Are Mosquitoes Attracted to Light? (How to Control Them)

In the evenings’ many flying insects will swarm around your porch lights. Bugs rely on light for navigation as they search for food. While most of them may be harmless, female mosquitoes use them as an opportunity to bite you for blood. So, are mosquitoes attracted to light?

No, mosquitoes are not usually attracted to light. They get attracted to carbon dioxide present in animal sweat and breath. This makes them able to locate their host even in total darkness. This is why mosquitos are not typically killed by bug zappers that use UV light to lure insects into their high voltage grid.

Are Mosquitoes Attracted to Light?

Mosquitoes are dreaded insects that attack human being and other animals for blood. The bite of the female anopheles mosquito can transmit a number of serious diseases including malaria.

Mosquitoes aren’t really attracted to light the reason you don’t see them during the day. Usually, they become active in the evening or night time. Sometimes they rely on the soft natural light of the moon or stars for navigation. The closeness of artificial light from bulbs makes it impossible for them to maintain a good angle for clear movement.

Carbon dioxide in breath and sweat is what attracts mosquitoes to their host. This can happen in total darkness even when there is no visible form of light. It is for this reason most mosquito killers are designed to emit carbon dioxide so that these dangerous insects can be lured into the trap.

What about ultraviolet (UV) light?

Mosquitoes are neither attracted to ultraviolet light. This is the main reason why bug zappers are not effective at killing them. Bug zappers produce ultraviolet light that attracts bugs which are then electrocuted by a highly charged grid. Many studies have established that out of thousands of insects a bug zapper kills per day, less than 5% are mosquitoes.

Most people buy a bug zapper with an aim of exterminating mosquitoes in their homes or backyards but end up with a big disappointment. Mosquitoes remain active even in areas with a working bug zapper. This led to many questions on how a bug zapper work before it was discovered that mosquitoes are disinterested in UV light.

It is a wrong plan to use a bug zapper on mosquitoes. Thousands of bugs killed by this device are usually harmless. Insects are an important part of our ecosystem, they serve as food for many wildlife and have important roles in agriculture such as pollinating and enriching the soil with nitrogen.

Does yellow light keep away mosquitoes?

Changing your outdoor bulbs to yellow light is one of the ways of keeping bugs away from the porch light. Generally, mosquitoes and other flying insects have a smaller visible spectrum compared to humans. It is hard for them to detect a yellow or red light.

Switching to yellow bulbs will incredibly reduce the number of bugs in your outdoor but will not stop mosquitoes from attacking you. Their ability to detect carbon dioxide will still lead them to their host. You should therefore consider other ways of controlling mosquitoes in your yard.

How to Control Mosquitoes in Your Yard

Light can neither attract nor repel mosquitoes and should not be used as a way of controlling them. But there are various things you can do to prevent mosquito bites while on your patio, deck, balcony or garden. If you are considering purchasing a mosquito fogger, check out this article on whether they really work.
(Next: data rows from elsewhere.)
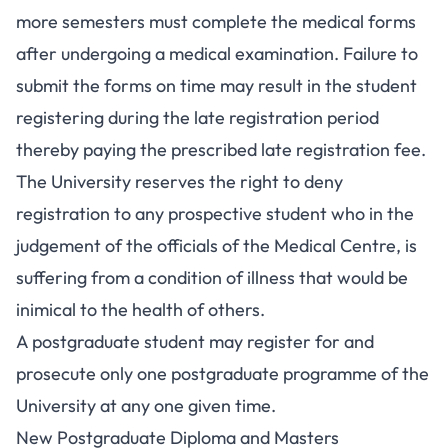
more semesters must complete the medical forms
after undergoing a medical examination. Failure to
submit the forms on time may result in the student
registering during the late registration period
thereby paying the prescribed late registration fee.
The University reserves the right to deny
registration to any prospective student who in the
judgement of the officials of the Medical Centre, is
suffering from a condition of illness that would be
inimical to the health of others.
A postgraduate student may register for and
prosecute only one postgraduate programme of the
University at any one given time.
New Postgraduate Diploma and Masters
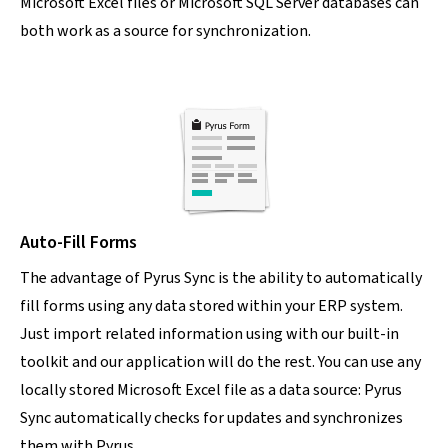
Microsoft Excel files or Microsoft SQL Server databases can
both work as a source for synchronization.
Auto-Fill Forms
The advantage of Pyrus Sync is the ability to automatically
fill forms using any data stored within your ERP system.
Just import related information using with our built-in
toolkit and our application will do the rest. You can use any
locally stored Microsoft Excel file as a data source: Pyrus
Sync automatically checks for updates and synchronizes
them with Pyrus.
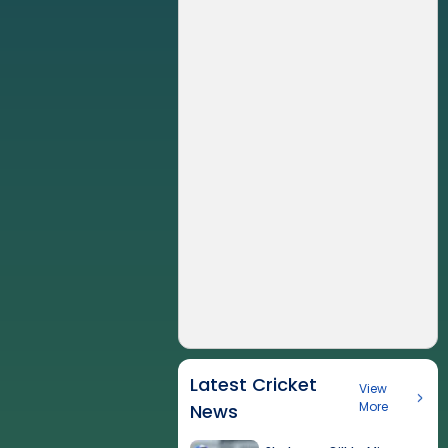
Latest Cricket
View
More
News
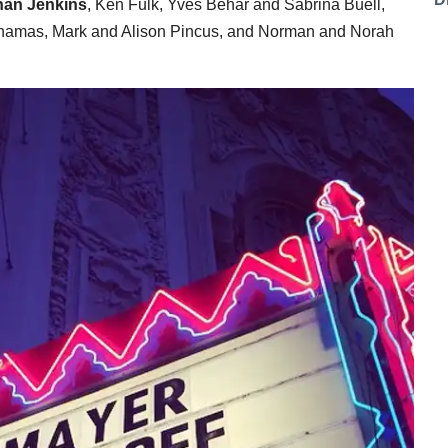
han Jenkins
, Ken Fulk, Yves Behar and Sabrina Buell,
Chamas, Mark and Alison Pincus, and Norman and Norah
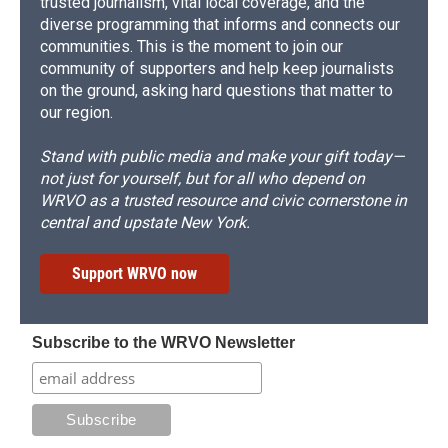
trusted journalism, vital local coverage, and the
diverse programming that informs and connects our
communities. This is the moment to join our
community of supporters and help keep journalists
on the ground, asking hard questions that matter to
our region.
Stand with public media and make your gift today—
not just for yourself, but for all who depend on
WRVO as a trusted resource and civic cornerstone in
central and upstate New York.
Support WRVO now
Subscribe to the WRVO Newsletter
  1. Remove any standing water in your yard. Mosquitoes love stagnant water and this is where they usually breed. Empty any collected water in items around your yard including birdbaths, flowerpots and other open containers.
  2. Regularly clean your gutters and downspouts to remove any debris that may clog the drainage system. Any puddles of water collected on the gutters or in the drains will immensely attract mosquitoes.
  3. Keep your backyard clean by picking up leaves and other debris. Mosquitoes love hiding in such dark areas during the day.
  4. Trim your lawns and shrubs as overgrown grass and hanging tree brunches provide a good damp areas for the hiding and breeding of mosquitoes.
  5. Add bug screen on your windows, doors and outdoor areas such as patios and porches. The gauge mesh is designed in a way that even small-sized mosquitoes cannot go through.
  6. Cover any items that may harbor mosquitoes in your backyard. Examples include boats, pools, hot tubs, grills and more.
  7. Invest in a good mosquito repellent for outdoors. The most effective products contain DEET, citronella oil or other essential oil. Use as directed by the product manufacturer. If you are considering a natural repellent for mosquitoes, check out our article on Citronella Candles before you consider purchasing them.
  8. Wear long-sleeved tops and long pants when outdoors in the evening to avoid mosquito bites.
  9. Contact pest control agencies for fumigation services, they are the best for controlling pests at the community level.

Final Thought

The majority of bugs are attracted to light, and that is why you see them busy around your porch light every evening. However, mosquitoes aren’t interested in UV, yellow or white light. This is why they are hardly controlled by a bug zapper.

Carbon dioxide in the breath and sweat is what attracts these blood sucking insects to their hosts. In this guide we have recommended various ways that can help in reducing the population of mosquitoes in your backyard for peaceful evening relaxations, dining or partying.